Dave’s Down to Earth Rock Shop has been around since 1970, but the contents of its basement have witnessed all of human history and another three billion years beyond that.
Featuring gemstones, fossils and jewelry on the ground floor and a museum in the basement, the shop is one of the largest private-owned fossil collections open to the public in the U.S.
Among the highlights are an apatosaurus femur bone about the size of a human, 3.4 billion-year-old stromatolites, a rhinoceros and hog skull and a raptor dinosaur nest. As avid fossil collectors, the shop founders even have a new genus of spiders, Douglassarachne, named after their family.
A family business
When Dave Douglass was about 8 years old, he frequently visited Mazon Creek in northeastern Illinois with his parents to hunt for fossils. The National Historic Landmark, a known hotspot for fossil hunting, was a swampy tropical ecosystem filled with rich plant and animal life 300 million years ago.

The coal mining industry caused fossils to surface in the area as layers of the Earth were scraped away. After their fossil hunting trips, the Douglass family would repeatedly freeze and thaw the fossil casings they collected until they were brittle enough to break open.
In 1970, the family opened a store on Chicago Avenue to sell their collection, eventually moving locations and opening a free museum in 1987. In 2015, the shop moved again to 711 Main St.
“Dave had a full scholarship to Northwestern University and he skipped out after the first year because he wanted to study geology, but just realized that he’d rather go out there and find it,” Susanne Ali, now a co-owner, said.
Douglass owned the shop for 38 years before selling it to his siblings-in-law Susanne and James Ali.
A look inside
Upon entering the shop, customers are greeted by a miniature sculpture of a Tyrannosaurus rex donning a top hat. The shelves exhibit clusters of gemstones and minerals, a glass case of jewelry and a variety of fossils. According to sales associate Jamie Gustafson, typical customers include geology and paleontology aficionados, curious passersby and jewelry seekers.

Lincoln Park resident CJ Trousdale said they were drawn to the shop by its fossil collection.
“I think the idea that we can access millions of years of geological data and biological data also from fossils is really fascinating,” Trousdale said.
The shop’s basement museum includes fossils from each geological era, Gustafson said. A complete cave bear skeleton, with an open jaw and expansive rib cage, is one of the shop’s most eye-catching specimens. The other cases also house rarities, including insects trapped in amber and a preserved dinosaur nest. Near the front are ancient stromatolites, the oldest type of fossil, sporting natural geometric patterns.
One fossil in the Douglass family’s collection turned out to be a previously unrecognized genus of spiders with spiny legs.
“They had been sitting in the drawer for the last 40 years.
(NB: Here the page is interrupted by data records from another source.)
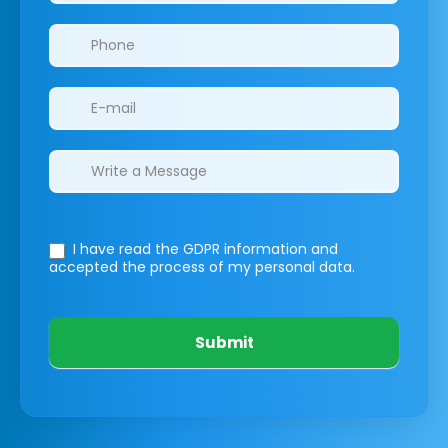
I have read the GDPR information
and
accepted the process of my personal data.
Submit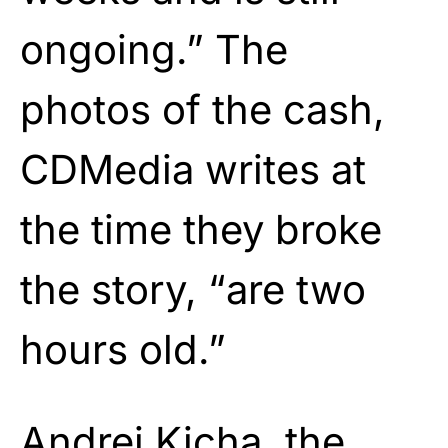
ongoing.” The
photos of the cash,
CDMedia writes at
the time they broke
the story, “are two
hours old.”
Andrei Kicha, the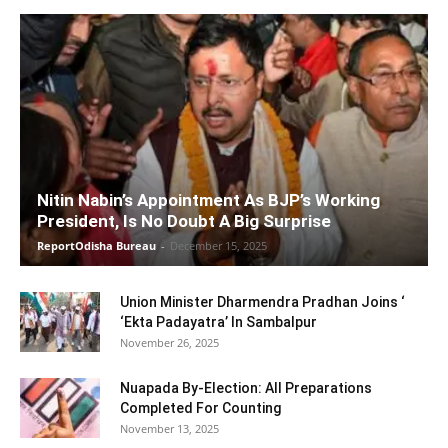
Nitin Nabin’s Appointment As BJP’s Working
President, Is No Doubt A Big Surprise
ReportOdisha Bureau
-
December 15, 2025
Union Minister Dharmendra Pradhan Joins ‘
‘Ekta Padayatra’ In Sambalpur
November 26, 2025
Nuapada By-Election: All Preparations
Completed For Counting
November 13, 2025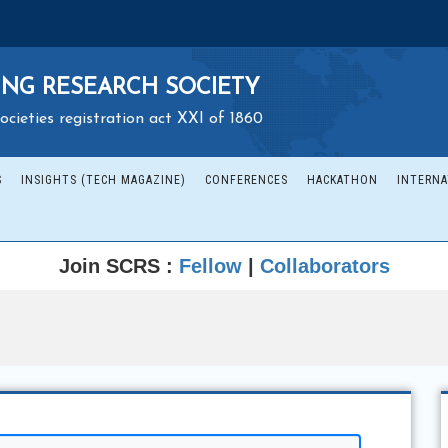
NG RESEARCH SOCIETY
ocieties registration act XXI of 1860
S
INSIGHTS (TECH MAGAZINE)
CONFERENCES
HACKATHON
INTERNA
Join SCRS :
Fellow
|
Collaborators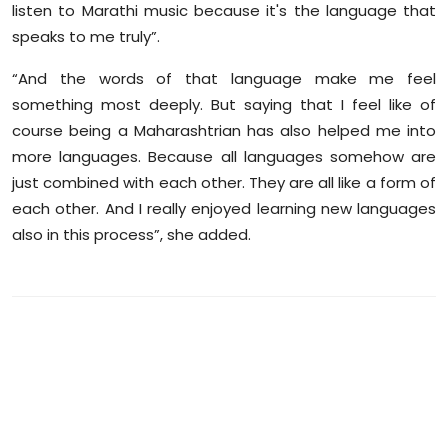
listen to Marathi music because it's the language that
speaks to me truly”.
“And the words of that language make me feel
something most deeply. But saying that I feel like of
course being a Maharashtrian has also helped me into
more languages. Because all languages somehow are
just combined with each other. They are all like a form of
each other. And I really enjoyed learning new languages
also in this process”, she added.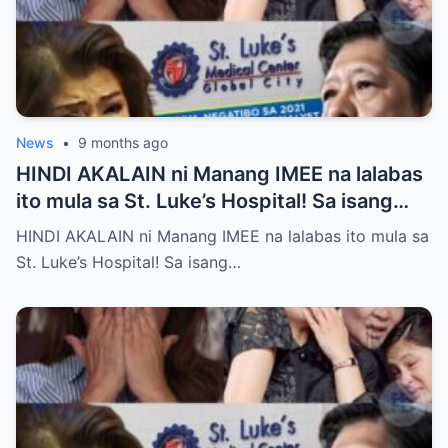
News
•
9 months ago
HINDI AKALAIN ni Manang IMEE na lalabas
ito mula sa St. Luke’s Hospital! Sa isang
tahimik at maalinsangang hapon sa
HINDI AKALAIN ni Manang IMEE na lalabas ito mula sa
lungsod ng Quezon, si Manang IMEE, isang
St. Luke’s Hospital! Sa isang…
kilalang personalidad sa lokal na
komunidad, ay naglakad papasok sa St.
Luke’s Hospital para sa isang ordinaryong
check-up. Walang sinuman ang
nakakaalam na sa araw na iyon, isang
pangyayari ang magbabago ng takbo ng
kanyang buhay at magpapakilos ng buong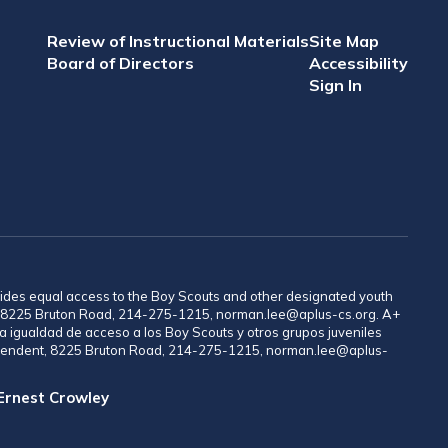
Review of Instructional Materials
Site Map
Board of Directors
Accessibility
Sign In
provides equal access to the Boy Scouts and other designated youth
nt, 8225 Bruton Road, 214-275-1215, norman.lee@aplus-cs.org. A+
a igualdad de acceso a los Boy Scouts y otros grupos juveniles
rintendent, 8225 Bruton Road, 214-275-1215, norman.lee@aplus-
 Ernest Crowley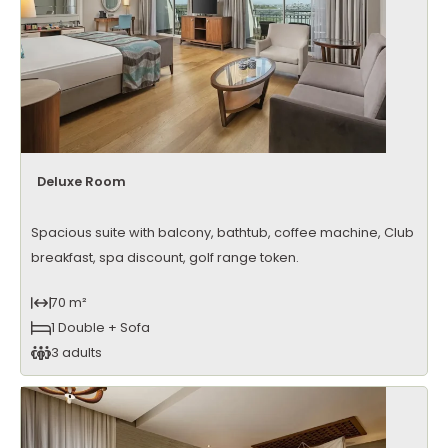
Deluxe Room
Spacious suite with balcony, bathtub, coffee machine, Club
breakfast, spa discount, golf range token.
70 m²
1 Double + Sofa
3 adults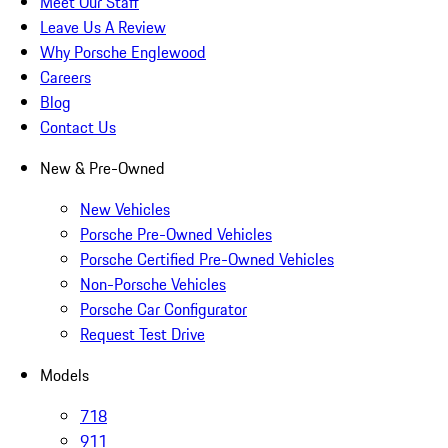
Meet Our Staff
Leave Us A Review
Why Porsche Englewood
Careers
Blog
Contact Us
New & Pre-Owned
New Vehicles
Porsche Pre-Owned Vehicles
Porsche Certified Pre-Owned Vehicles
Non-Porsche Vehicles
Porsche Car Configurator
Request Test Drive
Models
718
911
And this gentleman down there, when he opened, it’s like, ‘Oh, my gosh, we haven’t seen this before,’” Susanne Ali said. “And then it gets sent out to England, Scotland, Spain — and they do research on it.”
The Douglasses were provided with the opportunity to name the genus after their family.
Fossil hunting
To acquire their goods, the Alis and other employees frequently go on buying trips, recently returning from an Arizona fossil show. Susanne Ali said that every year at the shows she catches up with familiar fossil vendors, adding that her experience is “more a personal thing than it is just a business.”
Gustafson described the fossil-buying community as wide-reaching but closely knit.
“A lot of these people are characters. I mean, this is what they do. These are people who are out in the field, digging, mining, excavating fossils and things like that,” he said. “They’re spread all over the globe, but they all know each other. They work with each other. And so you build these relationships up over years and years.”
When the Alis bought the business, James was a photographer and Susanne worked in real estate.
For several years, the Douglasses assisted them in their buying trips, allowing them to learn the ropes of the fossil-hunting business.
“We got introduced to the right vendors and got to know the material really well,” Susanne Ali said. “They were also very picky about who they buy fossils from because that’s kind of an unusual field, and so we learned a lot from traveling with them.”
Following their trip to Arizona, the couple’s favorite addition to the store was a large malachite. The vivid green mineral with swirled patterning has stalagmites, natural spiky pillars growing from the bottom.
Dave’s Rock Shop plans to continue its mission of sharing the wonders of ancient Illinois and beyond with the public.
“Our thing is all about education and teaching people,” Gustafson said. “The ‘down to Earth’ part of Dave’s Down to Earth Rock Shop is letting people be hands on, letting people experience it. That was always Dave’s vision, and I think we’re always very conscious about keeping that vision alive and expanding on it as we move forward.”